Plan for Spam, Version 2
bugbear writes "I just posted a new version of the Plan for
Spam Bayesian filtering algorithm. The big change is to mark tokens by context. The new version decreases spams missed by 50%, to 2.5 per 1000, even though spam has gotten harder to filter since the summer. I also talk about how spam will evolve, and what to do about it."
And the conflict rages on. The better filters we use, the sneakier the spam artists get. Now we're developing self-modifying algorithms to detect and kill spam, and I'm sure the spammers are developing self-modifying algorithms to craft filter-tricking spam.
How long before the back-and-forth of spam filters and spam crafters becomes self-aware? It's got to happen. Eventually the spam filters will become a skeptic consciousness that *feels* its way through spam and spots the phoneys, and the spam crafters will become a persuasive consciousness that tries to think and write as a close friend or relative.
...
Without spam, how else would I be able to sit home every day and make $1,000 a week watching TV while playing with my 12 inch penis?

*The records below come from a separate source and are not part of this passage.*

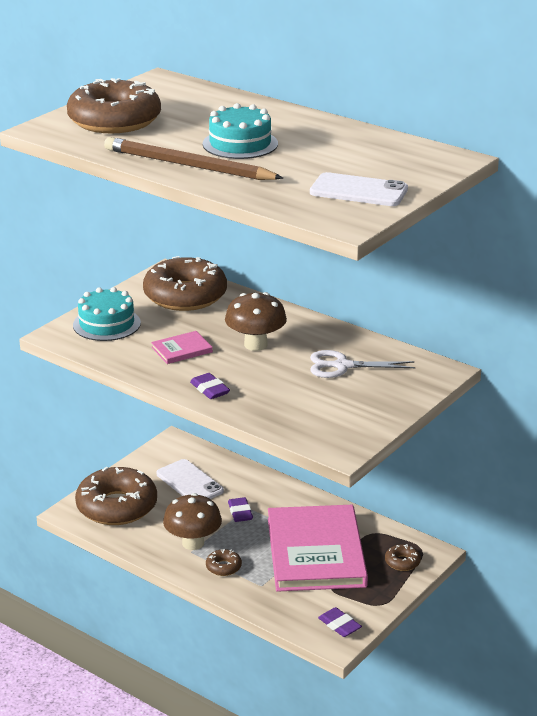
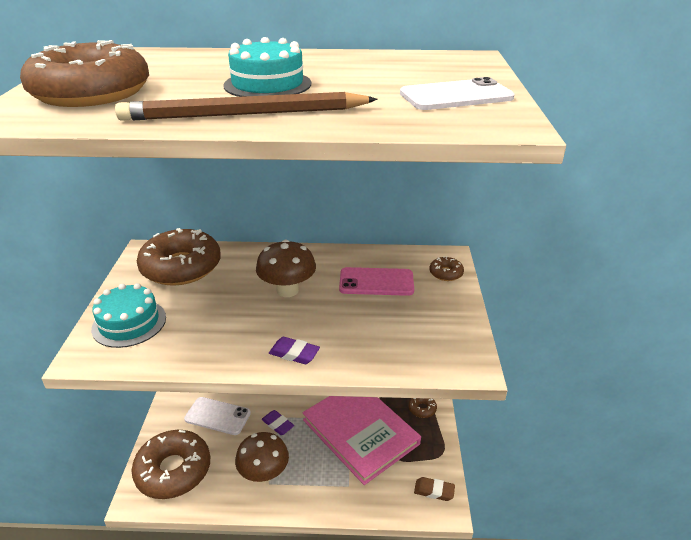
camera: 35 degrees left, 5 degrees up
pink book [151,331,213,364] -> none
brown donut [206,549,242,576] -> brown donut moved to [429,256,464,281]
white scissors [310,350,416,378] -> pink phone [339,267,414,296]
purple eraser [318,607,362,637] -> brown eraser [414,477,455,501]

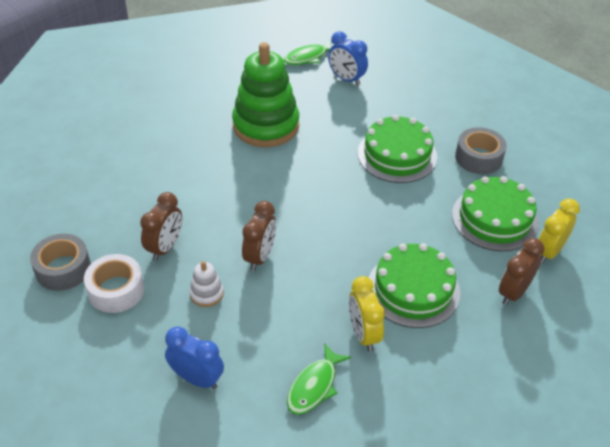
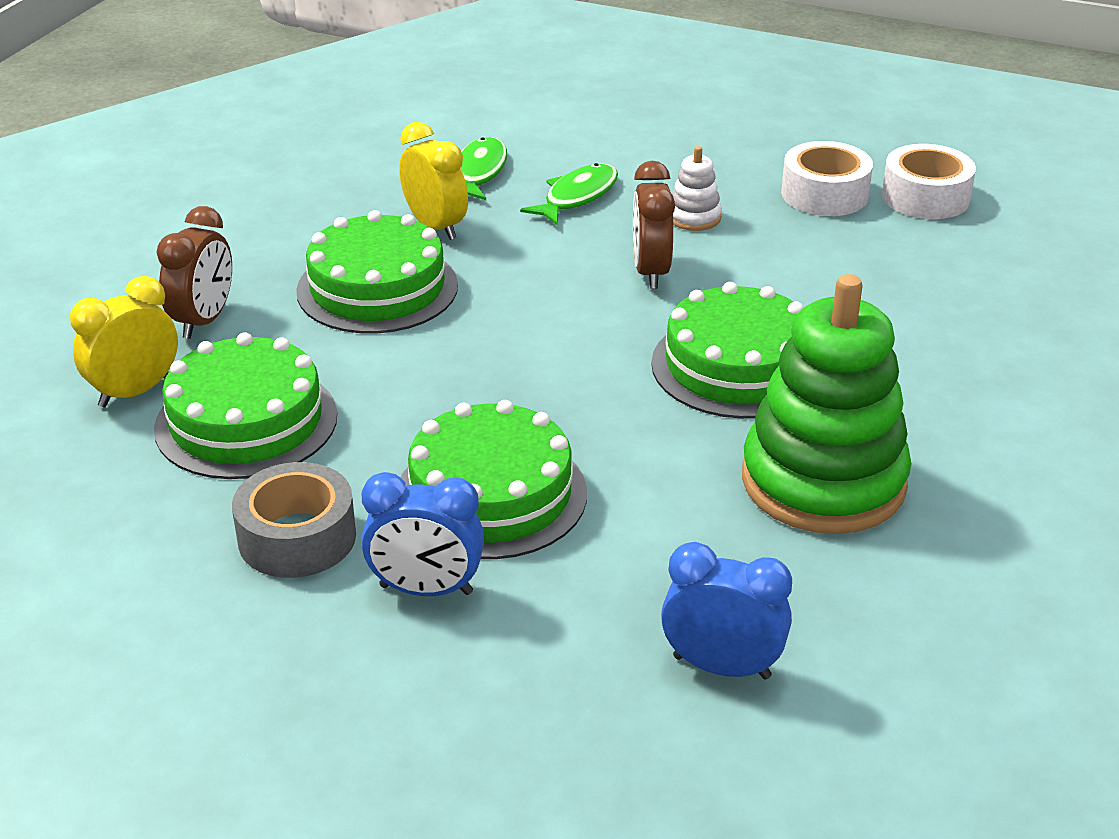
camera: 160 degrees right, 10 degrees down
grey tape [30,234,91,291] -> white tape [882,144,976,219]
brown clock [140,192,182,261] -> none
blue clock [165,326,224,389] -> blue clock moved to [361,472,484,596]
green fish [284,39,332,65] -> green fish moved to [520,163,618,225]
yellow clock [538,198,580,264] -> yellow clock turned 150 degrees counterclockwise [70,276,178,407]
none -> green cake [651,282,804,418]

Reply or e-mail; don't vaguely moderate. Ex-O'Reilly/MIT employee, now a full-time Google employee.
Could Bayesian filtering be applied to filter offtopic posts as well?
Good people do not need laws to tell them to act responsibly, while bad people will find a way around the laws-Plato
>Based on my corpus, "sex" indicates a .97 probability of the containing email being a spam...
Spoken like a true geek.